Corporate Innovation on life-support. What’s an Innovator to do?
It’s no secret, that in today’s internet-speed environment, “innovate or be amazon-ed” is the new mantra. But, according to a PwC report, nearly three-quarters of businesses admit that they are not out-innovating their competitors.
Much of Internal Corporate Innovation continues to look more like ‘Theatre Innovation’ than the real deal. The flaws: too siloed, too insular, too slow to adapt, too many sign-offs, too many hurdles; the internal constraints go on and on.
When Scott Emmons, Neiman Marcus’ head of innovation left the company (in early 2019), he wrote an op-ed on his departure: “Processes are broken, execution is too slow, politics stalls decision-making and resources are too scarce.”

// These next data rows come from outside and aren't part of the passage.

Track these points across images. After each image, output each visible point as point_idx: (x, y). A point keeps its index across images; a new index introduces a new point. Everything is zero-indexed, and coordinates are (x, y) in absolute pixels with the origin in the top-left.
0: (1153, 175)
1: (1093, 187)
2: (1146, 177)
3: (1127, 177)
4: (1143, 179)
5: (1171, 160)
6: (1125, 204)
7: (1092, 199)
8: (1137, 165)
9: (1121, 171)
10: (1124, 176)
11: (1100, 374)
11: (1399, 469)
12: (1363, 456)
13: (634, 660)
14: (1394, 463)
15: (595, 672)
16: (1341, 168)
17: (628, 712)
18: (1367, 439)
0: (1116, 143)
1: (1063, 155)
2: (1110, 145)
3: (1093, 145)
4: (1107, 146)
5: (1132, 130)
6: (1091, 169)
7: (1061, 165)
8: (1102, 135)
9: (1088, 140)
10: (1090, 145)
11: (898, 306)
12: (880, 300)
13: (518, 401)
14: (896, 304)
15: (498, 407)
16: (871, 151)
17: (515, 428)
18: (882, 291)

We, at The Innovation Scout, have been on all sides of this equation – Corporate Strategy & Ops, Innovation Consultants, Serial Entrepreneurs for Start-ups, Emerging Tech SMEs, etc.; so, for us; the picture is pretty clear. Corporations were created to be ‘faster, better, cheaper’ around core products and processes, not to come up with disruptive ideas that derail and cannibalize. The Business Units of these corporations have a vested interest in status quo. The execs who lead the BUs are climbing the corp ladder, guided and incentivized by success of their offerings. Add to that, they are generally well represented in innovation governance and they control most of the discretionary budget. It all adds up to the perfect environment for stasis.

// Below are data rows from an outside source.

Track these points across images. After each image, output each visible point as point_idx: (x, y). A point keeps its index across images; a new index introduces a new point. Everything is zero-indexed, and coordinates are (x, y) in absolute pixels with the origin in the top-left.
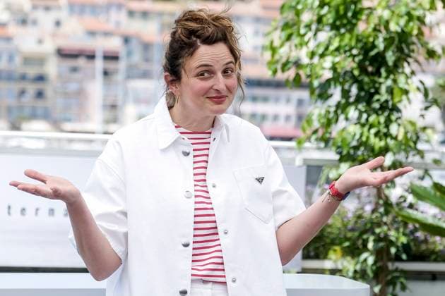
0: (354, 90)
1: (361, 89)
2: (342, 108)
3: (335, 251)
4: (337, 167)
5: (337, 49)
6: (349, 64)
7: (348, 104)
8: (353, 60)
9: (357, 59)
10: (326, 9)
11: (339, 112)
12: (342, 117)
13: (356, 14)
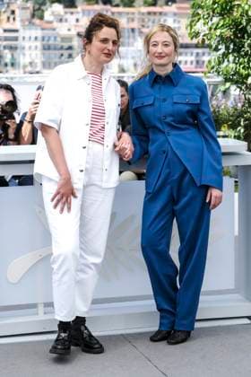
0: (232, 46)
1: (235, 45)
2: (225, 55)
3: (224, 126)
4: (225, 85)
5: (223, 26)
6: (228, 33)
7: (229, 53)
9: (233, 30)
10: (216, 5)
12: (226, 60)
13: (232, 8)
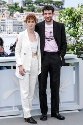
0: (72, 25)
3: (70, 50)
4: (70, 37)
5: (69, 19)
9: (72, 20)
10: (67, 12)
11: (70, 28)
13: (72, 13)
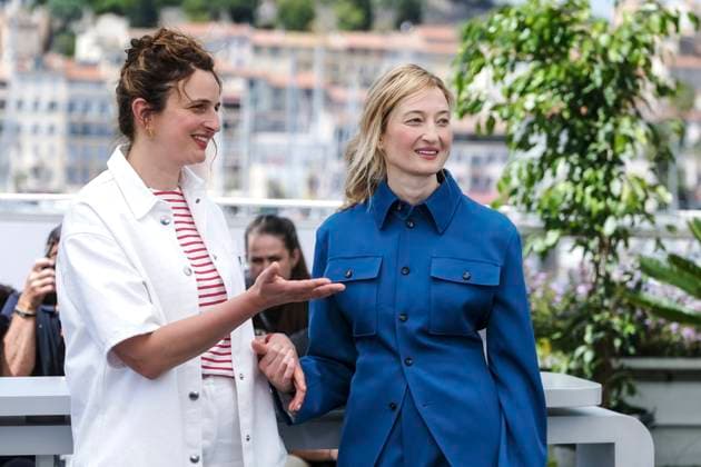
0: (564, 138)
1: (572, 136)
2: (548, 161)
3: (542, 344)
4: (544, 236)
5: (542, 85)
6: (556, 104)
7: (556, 156)
8: (563, 99)
9: (567, 98)
10: (526, 34)
11: (545, 165)
12: (548, 173)
13: (566, 40)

To be fair, there are exceptions. Procter & Gamble’s Connect + Develop program is a notable example. In a rare move, P&G built a program around open innovation that actually highlighted the company’s pain points and untapped opportunities. Using these highlights, P&G leveraged outside talent and emerging technologies to solve for gaps and solutions. Rather than exhausting internal resources on R&D, the Connect + Develop program allows P&G to put out an open call for new ideas from innovators and patent-holders that already have a notable level of expertise in that particular space. This allowed P&G to create a platform that could identify and engage with innovative resources outside the companies own competencies.
Herein is the corporations answer to the innovation dilemma: Start thinking, engaging and creating outside the company. In our opinion, corporations should stop trying to make innovation happen solely from within, where it is clearly not working. Instead, they should partner with an external innovation resource that can provide a shorter, more efficient route to innovation success.
External resources have the benefit of sitting outside the challenge. They benefit from a perspective, not tethered to internal opinions, architecture, and legacy – in short, a more holistic view. Approaching innovation from “the outside in” will open a new vantage; providing a number of new tools and benefits that corporations can incorporate into their strategy. Here are some things to consider:
1. Added resources for speed and agility
It’s much easier for external partners to navigate the corporate ecosystem while keeping an agile and nimble mindset. If a new concept is not performing well, outside innovators can quickly move on to the next idea without being constrained by internal bureaucracy.
2. New Processes
Outside resources can bring agile processes into an organization. Take Proof-of-Concept (POC) for example. Forget slow, plodding pilots. With today’s POC expertise, a company can create a Minimal Viable Product (MVP) within 100 days of ideation. Designing, Developing and Testing with internal and customer input along the way.
3. Subject Matter Expertise (SME)
An innovation partner has the ability to form a deeper talent pool that is laser-focused on what’s needed for the brand to get to the next level. Instead of recycling ideas internally, a dedicated team can offer fresh perspectives and cater to creativity.
While the team may vary from industry veterans and strategists to developers and creatives, a standalone innovation environment empowers a core group of people who are consistently working collaboratively to yield the highest performing, next-generation innovations.
Thinking about innovation from the outside-in may be just what the legacy corp innovation group needs to stay relevant in today’s fast-paced, “innovate or be disrupted” environment.